Последуем за посланием.

Как мы уже отметили в нашем первом прочтении, св. Павел входит в проблематику оправдания через врата Гнева: «Ибо открывается гнев Божий с неба на всякое нечестие и неправду человеков, подавляющих истину неправдою» (Рим. 1, 18). Так животворная справедливость встает на тот же путь, что и справедливость осуждающая; так сказать, логика наказания оказывается целиком внедренной в развитие: «…ты сам себе собираешь гнев на день гнева и откровения праведного суда от Бога, Который воздаст каждому по делам его: тем, которые постоянством в добром деле ищут славы, чести и бессмертия — жизнь вечную; а тем, которые упорствуют и не покоряются истине, но предаются неправде, — ярость и гнев» (Рим. 2, 5–8). Как это закрытое устроение суда, которое отделяет праведных и неправедных, не обращаясь к Евангелию, может сосуществовать с чем-то другим внутри более широкого устроения, о принципах которого мы сейчас расскажем? Каким образом фрагмент юридического правосудия может суще-

ствовать внутри правосудия самой жизни? Останется ли это «до-евангелическое» в качестве островка, не превращающегося в евангелие помилования?

(ЗАДАНИЕ) Продолжите текст о гневе Божьем и оправдании у св. Павла, начав сразу после его последнего предложения.

(Данные локализации объектов)
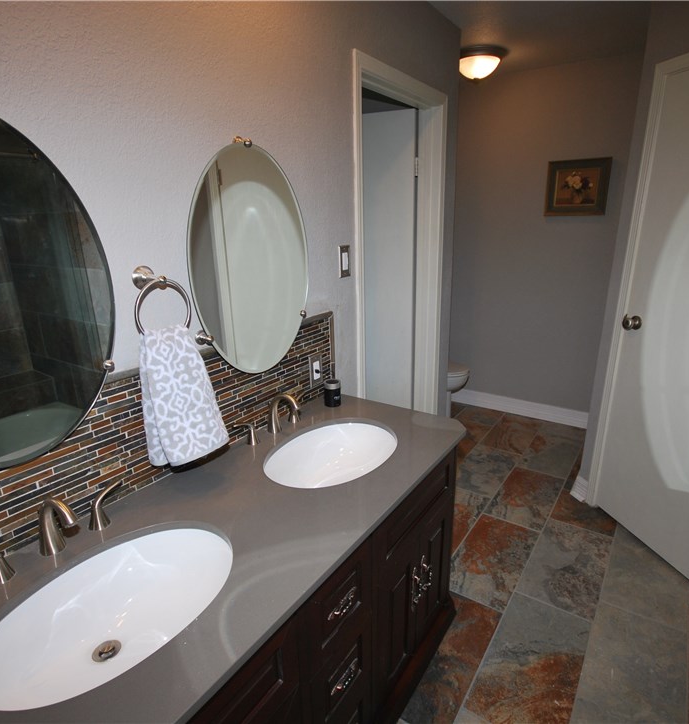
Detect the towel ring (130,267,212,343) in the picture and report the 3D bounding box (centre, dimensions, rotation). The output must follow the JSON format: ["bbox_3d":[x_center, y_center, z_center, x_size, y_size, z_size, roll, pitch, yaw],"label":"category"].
[{"bbox_3d":[-0.453,-0.137,1.085,0.090,0.180,0.153,10,20,34],"label":"towel ring"}]

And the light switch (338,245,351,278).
[{"bbox_3d":[0.005,-0.389,1.750,0.012,0.118,0.074,10,20,34],"label":"light switch"}]

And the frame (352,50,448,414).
[{"bbox_3d":[0.256,-0.214,2.254,0.140,2.103,0.825,10,20,34],"label":"frame"}]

(ОТВЕТ)
Мне представляется, что логика св. Павла настолько парадоксальна, что мы не можем представить ее присутствующей в юридической ментальности, которая, как показал Гегель, есть логика идентичности.

Св. Павел является подлинным творцом этого преобразования «за» в «против», которое Лютер, Паскаль и Кьер-кегор возвели в ранг логики веры.

Необходимо, считает св. Павел, сначала идти до конца в осуждении, чтобы затем так же до конца идти в прощении: «Ибо возмездие за грех — смерть, а дар Божий — жизнь вечная во Христе Иисусе, Господе нашем» (Рим. 6, 23). Эта, по словам Кьеркегора, абсурдная логика ведет к тому, что. логика закона взрывается в силу внутренних противоречий: закон претендовал на то, чтобы дать жизнь, а дал одну лишь смерть. Абсурдная логика, рождающая лишь то, что противоположно ей. То, что является нам как логика идентичности — «возмездие за грех есть смерть», — превращается в жизненное противоречие, взрывающее здание закона; благодаря этой «абсурдной» логике понятие закона само себя разрушает, а вместе с ним рушится и вся цепочка вытекающих из него понятий: «приговор», «осуждение», «наказание»; вся постройка в целом предстает под знаком смерти.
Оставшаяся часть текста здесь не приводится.